* **Dataset entries**:

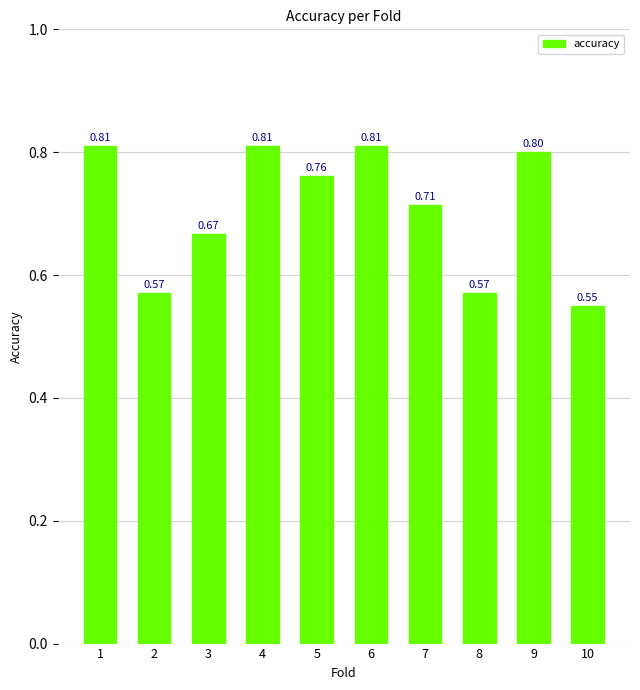

What is the difference between the maximum and minimum values?

0.3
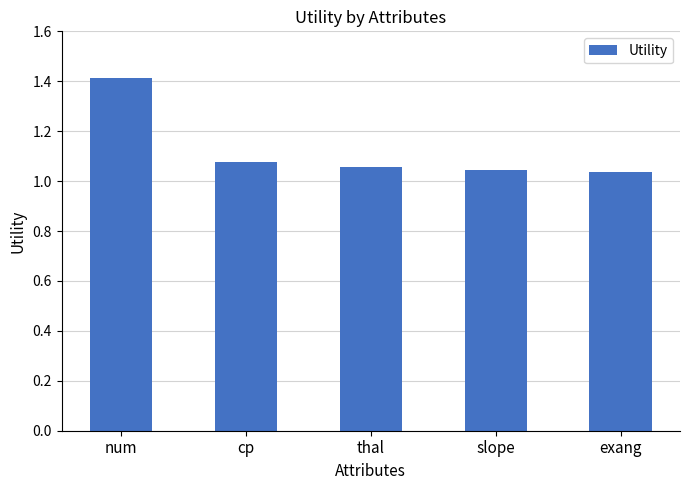

Which has a higher value, num or slope?

num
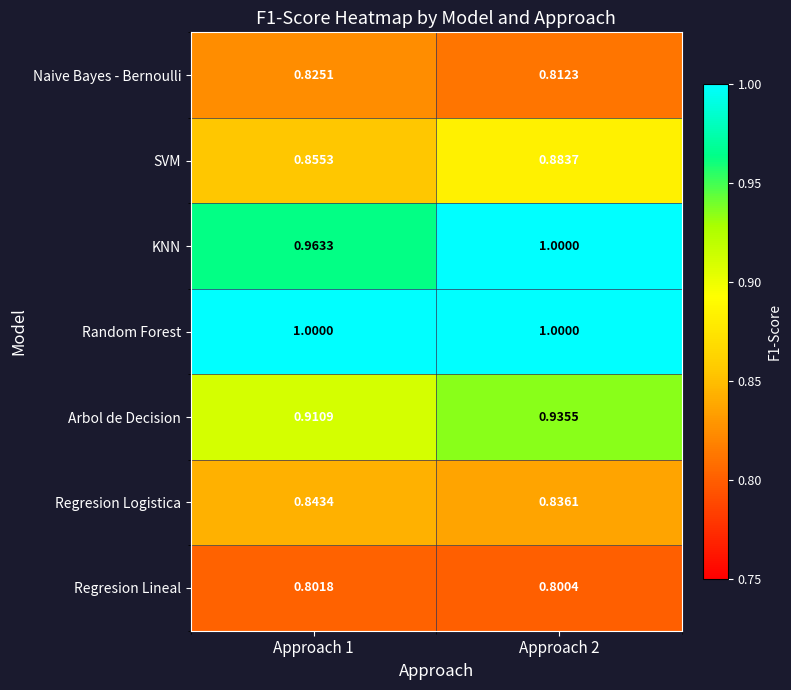

At Approach 1, list the series in order from largest to smallest.

Random Forest, KNN, Arbol de Decision, SVM, Regresion Logistica, Naive Bayes - Bernoulli, Regresion Lineal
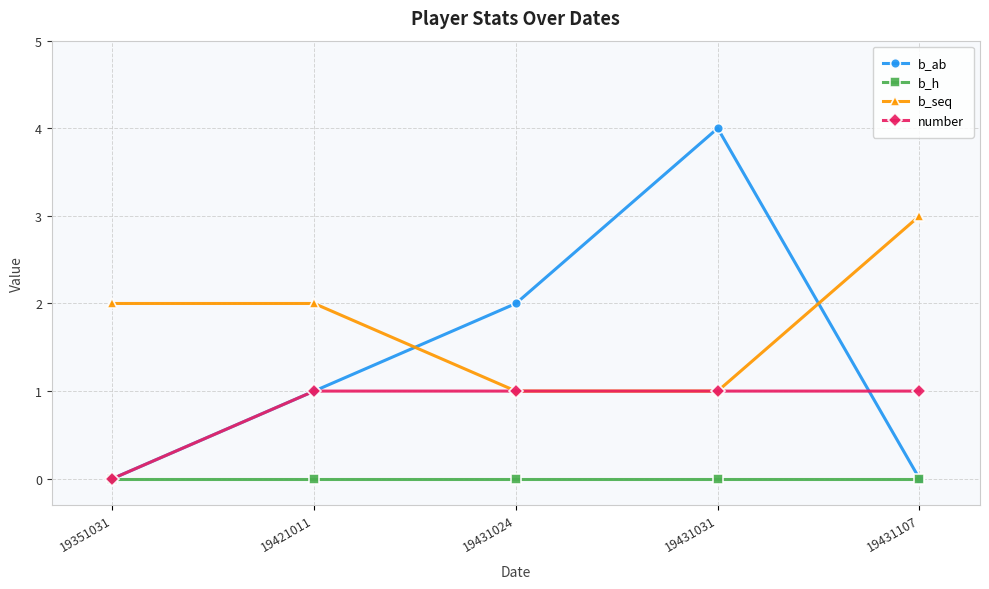

How many distinct data groups are displayed?

4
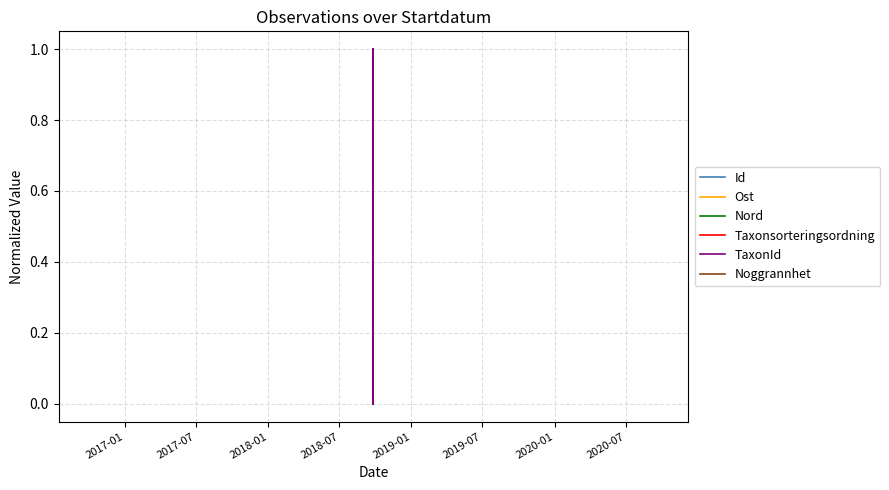

True or false: Id has more than 2 interior local peaks.

False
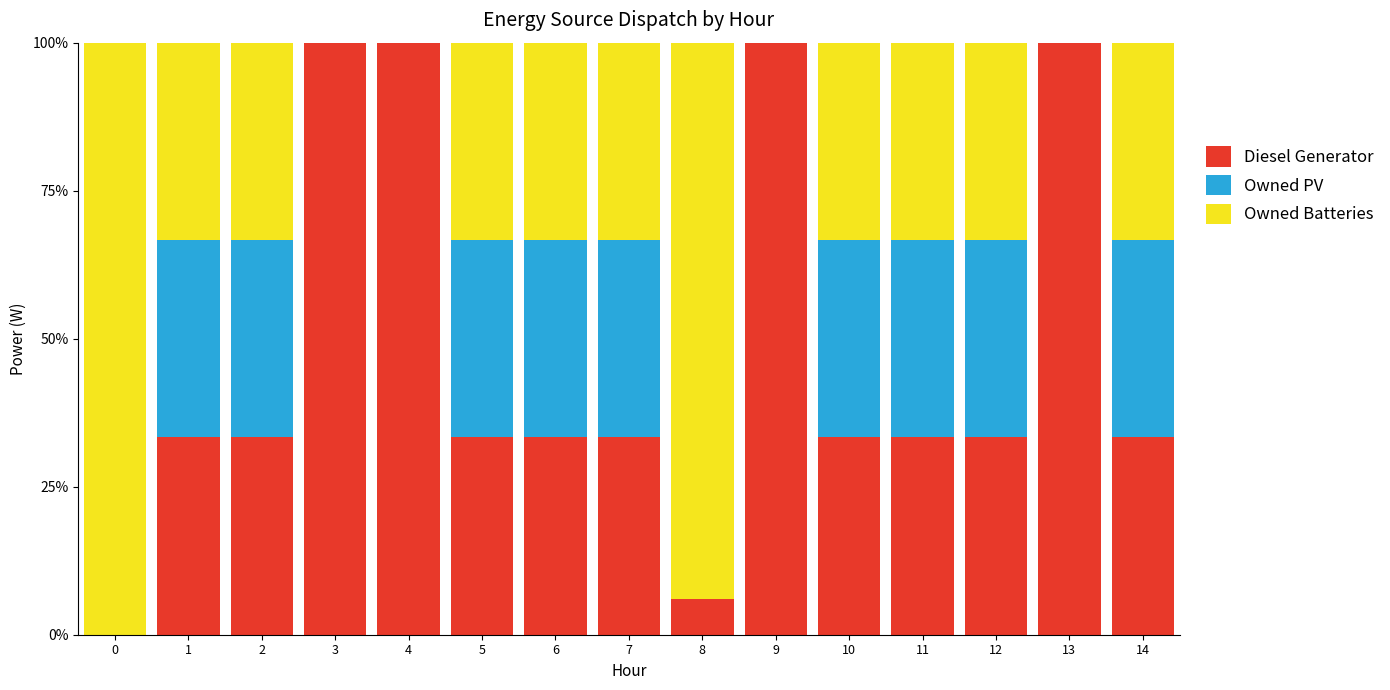

What is the total value across all series at 0?

100.0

* **YOUR GOAL**: Please express the lines above as a JSON list of strings with one string per line, omitting blank lines and leaving out the pictures.

* **SOLUTION FOR THIS PROBLEM**:
[
  "What is the difference between the maximum and minimum values?",
  "0.3",
  "Which has a higher value, num or slope?",
  "num",
  "At Approach 1, list the series in order from largest to smallest.",
  "Random Forest, KNN, Arbol de Decision, SVM, Regresion Logistica, Naive Bayes - Bernoulli, Regresion Lineal",
  "How many distinct data groups are displayed?",
  "4",
  "True or false: Id has more than 2 interior local peaks.",
  "False",
  "What is the total value across all series at 0?",
  "100.0"
]